By stipulation of the attorneys for the parties in open court the affirmative allegations in the answer were deemed denied. . The demurrer was overruled by the court and a motion to dismiss the second cause of action on the same ground denied.

1,2. Appellant objected to the allowance of the amendment to the complaint during the progress of the trial, by adding the count stated, upon the ground of surprise. An amendment at any stage of the proceedings rests in the sound discretion of the court, due regard having been given to the surrounding circumstances of the case which occasioned the necessity for amendment. Owing to the variety of circumstances which may attend each particular case, no general rule can be established to govern the discretion of the court in this regard, except the rule that amendments to pleadings are favored and should be liberally allowed in furtherance-of justice.

3,4. The objection that appellant was taken by surprise by the action of the court in permitting the respondent to amend his complaint in the manner stated was obviated by the continuance granted at the time the amendment was allowed. The record shows that the court allowed the amendment on June 4, 1918, and gave a continuance to June 10, and on that date again continued the case to June 14, 1918, thus giving the appellant ten days in which to plead to the amended complaint and to produce such further testimony as he deemed *81necessary. It is therefore apparent that he was. placed at no disadvantage in this respect. His motion to have his costs taxed against the respondent was denied by the court. There was no error in this, as the terms upon which an amendment will be allowed are in the discretion of the court, and, in the exercise thereof, terms may not be required as a condition of leave to amend. Illinois Steel Co. v. Budzisz, 106 Wis. 499, 81 N. W. 1027, 82 N. W. 534, 48 L. R. A. 830, 80 Am. St. Rep. 54; 31 Cyc. 378.

It is contended that the count on quantum meruit does not state a cause of action. We deem it unnecessary to pass upon this question. The evidence introduced by respondent warranted a recovery under the allegations of the amended complaint before its amendment during the trial. Notwithstanding the fact the court instructed the jury that the respondent was entitled to recover the reasonable value of his services, it appears that he did not abandon his cause of action for damages for the breach of the contract. He restated it in his first cause of action in the second amended complaint, and presented instructions to the court upon it which were given to the jury, and which properly stated the law upon this theory of the case.

The sufficiency of the second cause of action therefore need not be determined.

It is assigned as error that the evidence is insufficient to justify the verdict. In this respect it appears that after the time limited in the contract appellant made a sale of the real estate described therein, together with sixty-five head of cattle and other personal property, to the Flanigan Realty Company for the sum of $40,000. .

§ §

▶ _Stated problem 1_: List every date the court opinion gives for the trial's amendment and continuances.
▶ _Stated problem 2_: Copy out the part of the records that starts at their beginning and ends with the line containing "Baku: 07:34 -> none", including both ends, and omit the pictures.

§ §

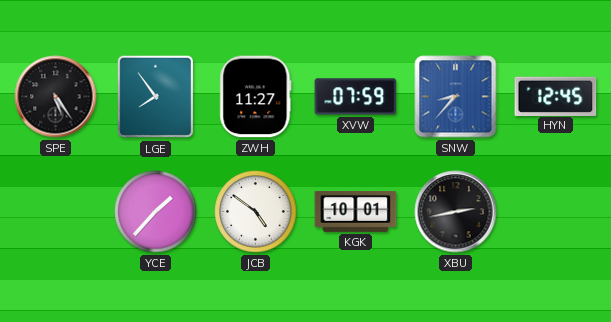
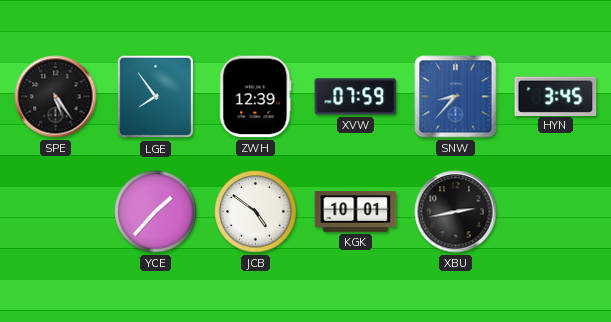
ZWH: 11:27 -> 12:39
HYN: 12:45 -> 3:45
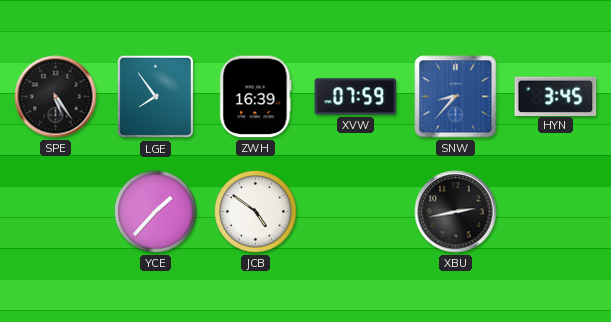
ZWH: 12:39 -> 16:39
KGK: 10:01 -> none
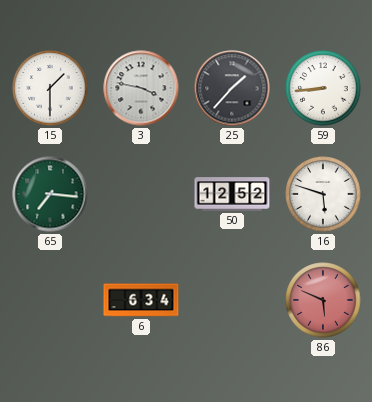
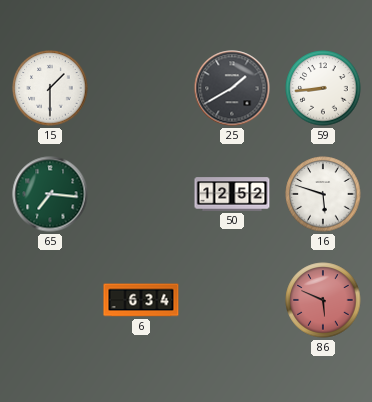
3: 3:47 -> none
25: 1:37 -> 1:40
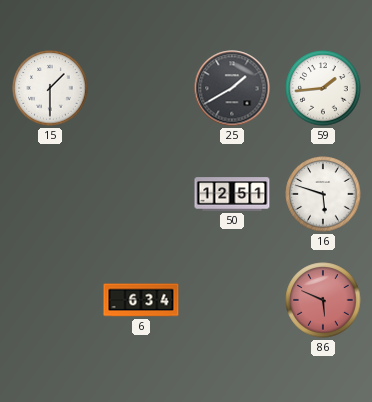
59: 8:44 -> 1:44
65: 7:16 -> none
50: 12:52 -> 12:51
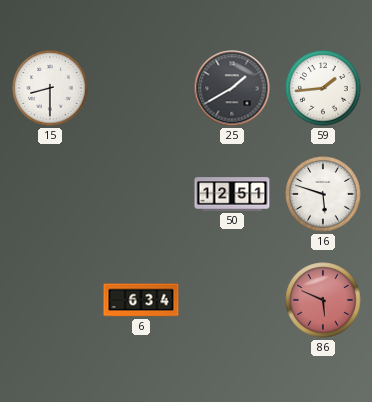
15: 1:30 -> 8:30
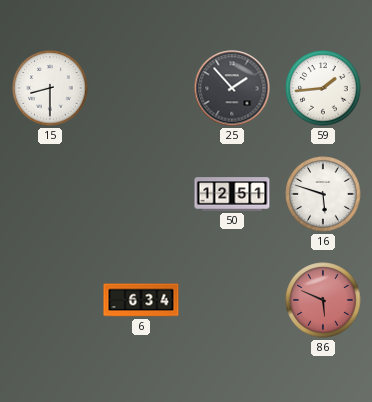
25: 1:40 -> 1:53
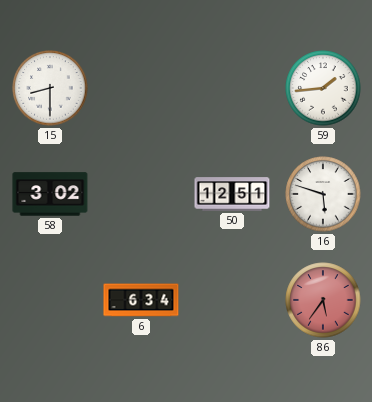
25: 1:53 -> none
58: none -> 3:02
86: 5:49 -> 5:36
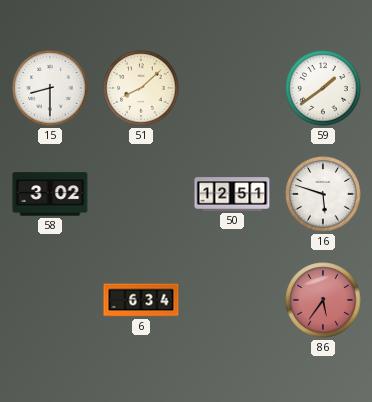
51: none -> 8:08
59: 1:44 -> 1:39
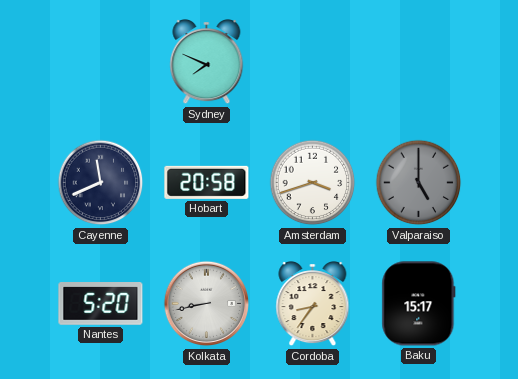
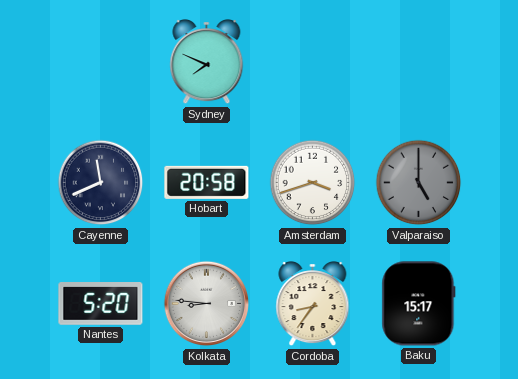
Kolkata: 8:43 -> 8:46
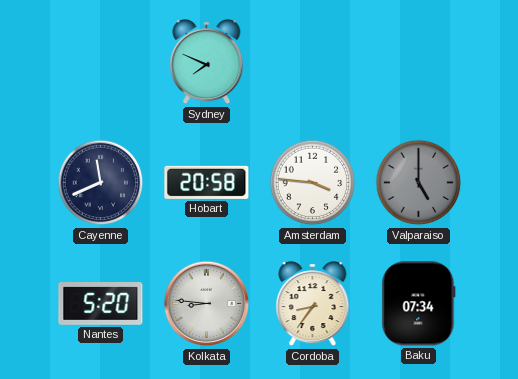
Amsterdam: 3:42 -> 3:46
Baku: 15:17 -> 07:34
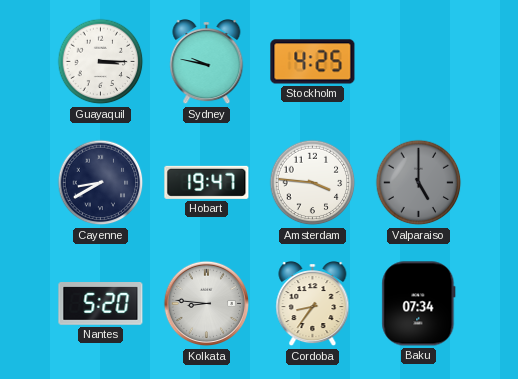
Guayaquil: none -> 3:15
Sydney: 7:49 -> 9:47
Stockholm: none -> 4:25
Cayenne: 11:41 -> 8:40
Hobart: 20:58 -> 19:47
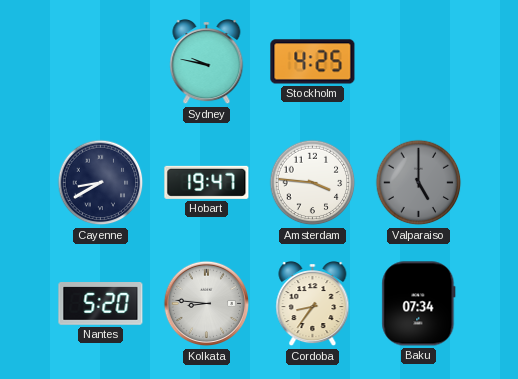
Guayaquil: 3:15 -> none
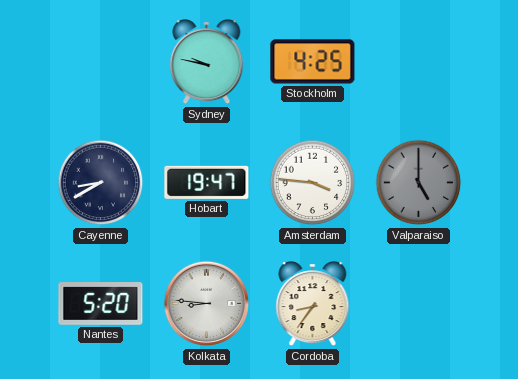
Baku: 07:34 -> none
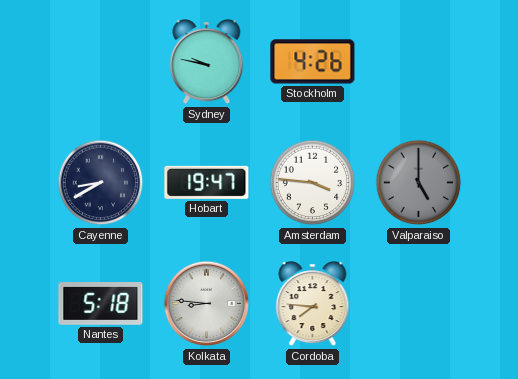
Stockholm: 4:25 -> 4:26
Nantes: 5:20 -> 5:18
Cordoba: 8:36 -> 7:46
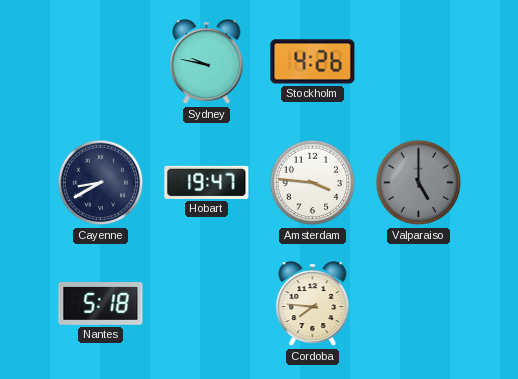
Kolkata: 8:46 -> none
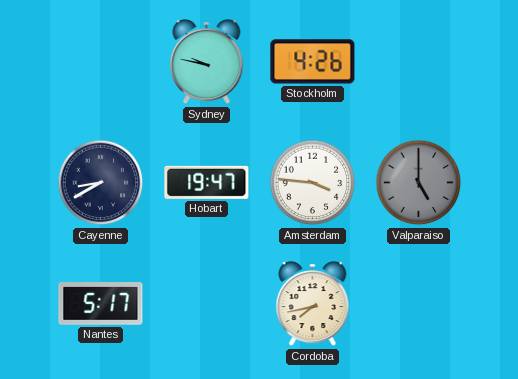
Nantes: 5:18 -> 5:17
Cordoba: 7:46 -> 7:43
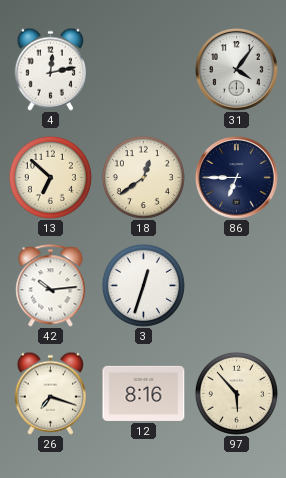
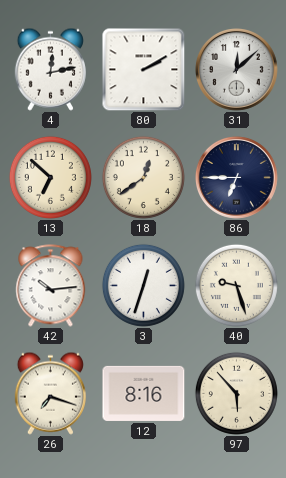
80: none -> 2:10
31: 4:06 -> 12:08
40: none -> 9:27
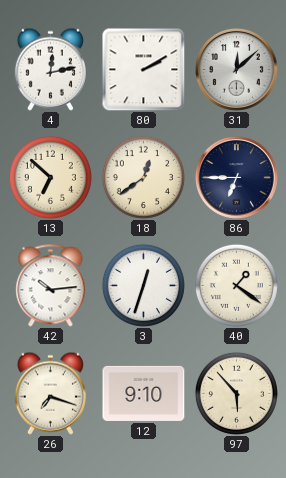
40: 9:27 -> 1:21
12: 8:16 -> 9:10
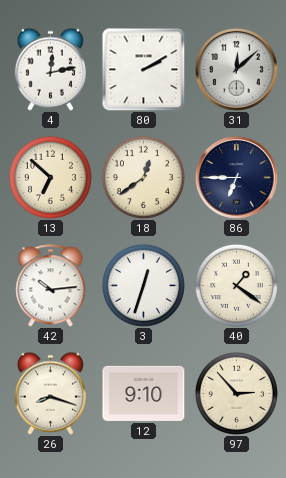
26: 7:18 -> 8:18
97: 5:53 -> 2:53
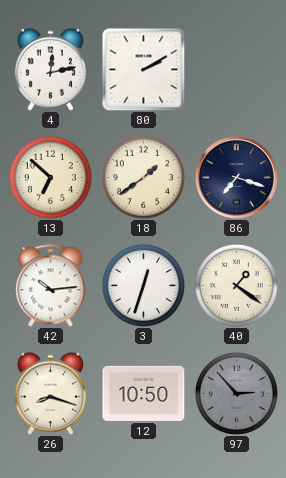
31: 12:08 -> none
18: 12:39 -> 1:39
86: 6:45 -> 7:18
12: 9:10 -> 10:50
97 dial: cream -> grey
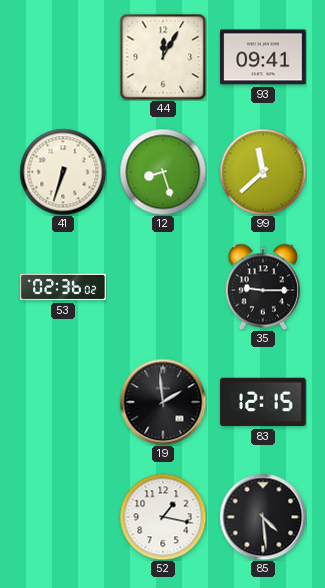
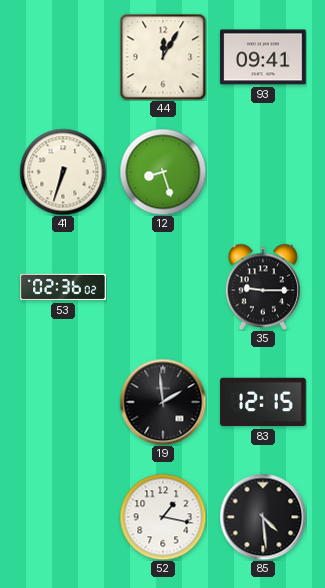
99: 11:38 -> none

§ §

▶ _Written answer 1_: June 4, 1918; June 10; June 14, 1918

▶ _Written answer 2_:
ZWH: 11:27 -> 12:39
HYN: 12:45 -> 3:45
ZWH: 12:39 -> 16:39
KGK: 10:01 -> none
3: 3:47 -> none
25: 1:37 -> 1:40
59: 8:44 -> 1:44
65: 7:16 -> none
50: 12:52 -> 12:51
15: 1:30 -> 8:30
25: 1:40 -> 1:53
25: 1:53 -> none
58: none -> 3:02
86: 5:49 -> 5:36
51: none -> 8:08
59: 1:44 -> 1:39
Kolkata: 8:43 -> 8:46
Amsterdam: 3:42 -> 3:46
Baku: 15:17 -> 07:34
Guayaquil: none -> 3:15
Sydney: 7:49 -> 9:47
Stockholm: none -> 4:25
Cayenne: 11:41 -> 8:40
Hobart: 20:58 -> 19:47
Guayaquil: 3:15 -> none
Baku: 07:34 -> none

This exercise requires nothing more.